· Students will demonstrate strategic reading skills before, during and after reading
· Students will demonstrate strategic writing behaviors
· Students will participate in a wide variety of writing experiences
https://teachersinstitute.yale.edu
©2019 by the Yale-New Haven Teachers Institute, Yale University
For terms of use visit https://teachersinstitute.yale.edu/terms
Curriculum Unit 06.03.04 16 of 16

+-------+

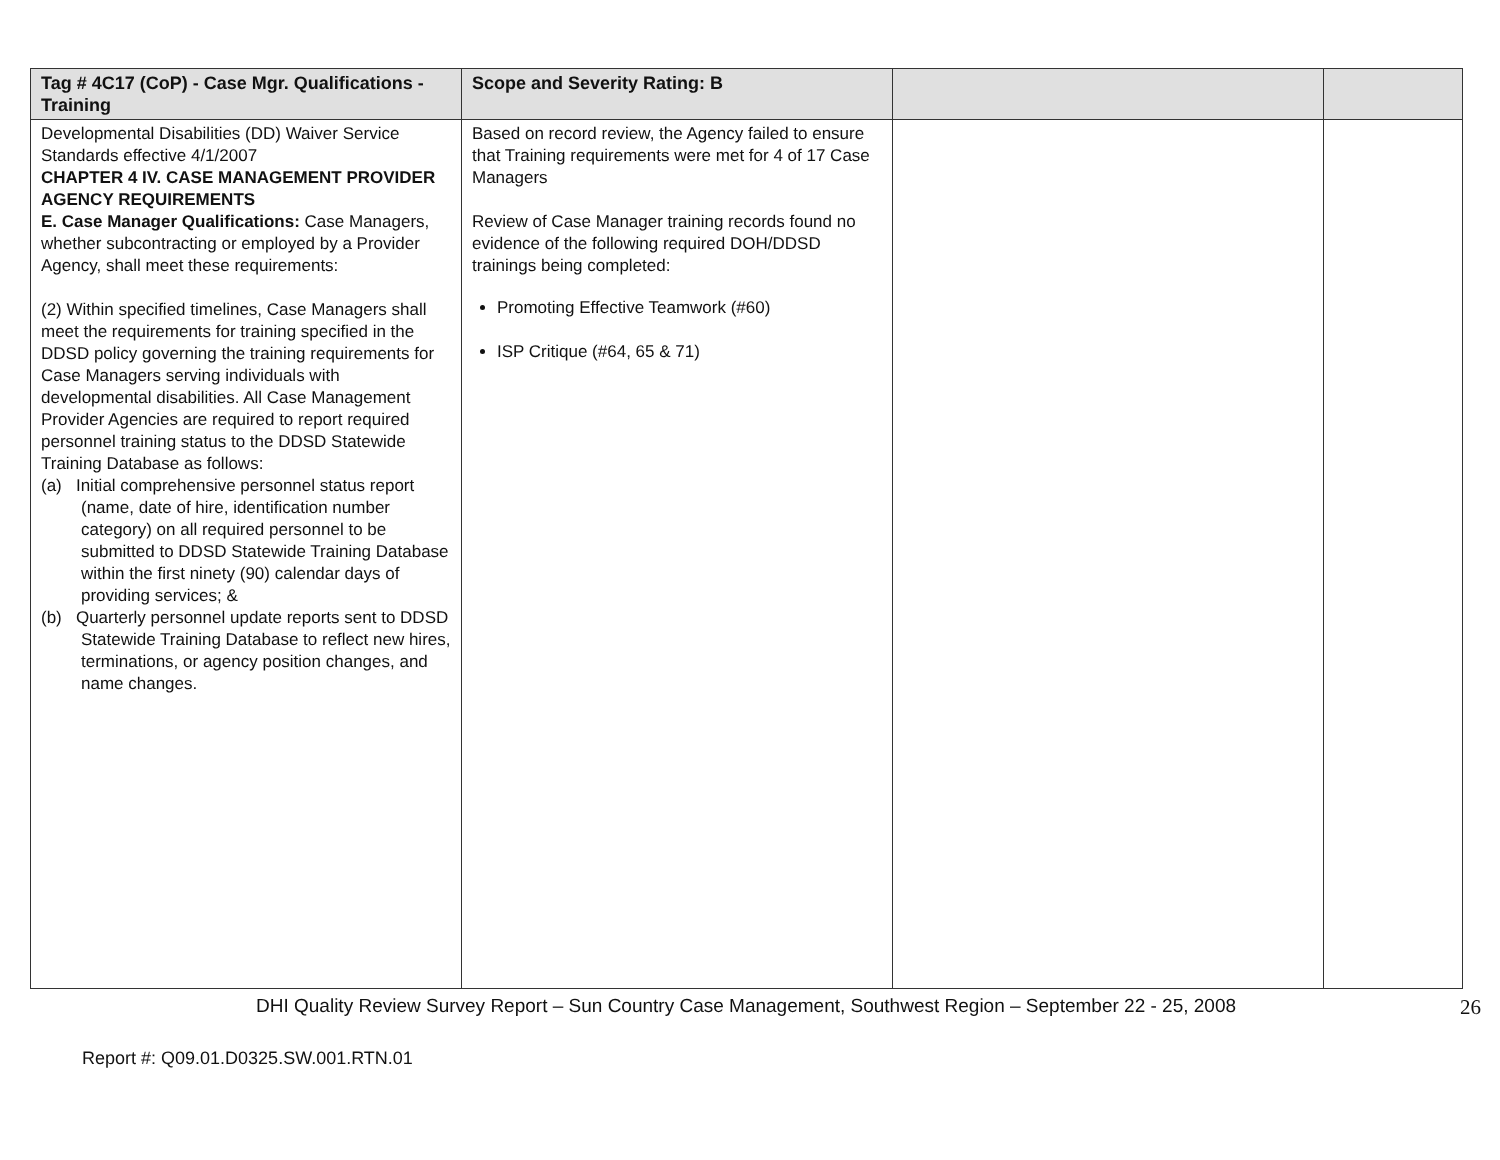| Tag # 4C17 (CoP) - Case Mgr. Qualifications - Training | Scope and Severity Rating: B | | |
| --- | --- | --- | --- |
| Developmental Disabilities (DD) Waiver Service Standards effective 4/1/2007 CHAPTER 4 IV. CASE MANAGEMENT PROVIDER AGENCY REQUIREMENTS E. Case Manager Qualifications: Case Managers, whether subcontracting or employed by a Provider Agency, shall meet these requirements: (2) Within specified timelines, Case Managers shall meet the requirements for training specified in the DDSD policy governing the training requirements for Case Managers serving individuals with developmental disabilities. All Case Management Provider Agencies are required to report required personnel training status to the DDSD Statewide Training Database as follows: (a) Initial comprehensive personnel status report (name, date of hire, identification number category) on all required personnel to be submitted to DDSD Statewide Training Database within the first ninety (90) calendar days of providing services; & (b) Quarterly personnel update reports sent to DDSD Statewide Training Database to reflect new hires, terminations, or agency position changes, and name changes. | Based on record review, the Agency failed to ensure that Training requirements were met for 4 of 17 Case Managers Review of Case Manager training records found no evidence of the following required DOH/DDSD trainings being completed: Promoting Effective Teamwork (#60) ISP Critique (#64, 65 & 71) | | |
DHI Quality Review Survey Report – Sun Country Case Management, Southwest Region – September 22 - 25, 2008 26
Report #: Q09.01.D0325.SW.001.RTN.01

+-------+

§ **Exercise prompt**
Copy every line from the records that holds the string "will".

§ **Answer below**
· Students will demonstrate strategic reading skills before, during and after reading
· Students will demonstrate strategic writing behaviors
· Students will participate in a wide variety of writing experiences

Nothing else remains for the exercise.